(Stored items from a collection)
*** Begin section ***

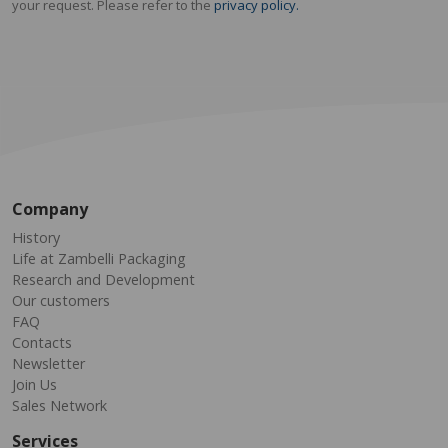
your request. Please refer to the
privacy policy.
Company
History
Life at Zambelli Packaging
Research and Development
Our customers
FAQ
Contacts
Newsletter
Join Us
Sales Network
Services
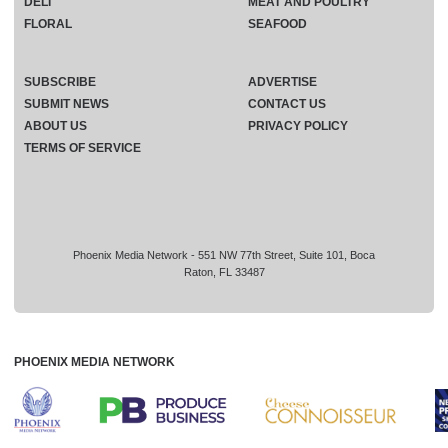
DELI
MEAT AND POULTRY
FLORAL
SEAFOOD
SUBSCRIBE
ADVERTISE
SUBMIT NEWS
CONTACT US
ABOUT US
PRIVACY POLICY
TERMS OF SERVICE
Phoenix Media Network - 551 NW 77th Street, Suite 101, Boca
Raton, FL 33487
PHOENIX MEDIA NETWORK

*** End section ***
*** Begin section ***

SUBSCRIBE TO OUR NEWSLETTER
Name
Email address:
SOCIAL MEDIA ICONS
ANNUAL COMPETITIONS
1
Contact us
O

*** End section ***

WHAT IS NEEDED:
Search the entries for "SUBSCRIBE" and show every line that has it.

TASK RESULT:
SUBSCRIBE
SUBSCRIBE TO OUR NEWSLETTER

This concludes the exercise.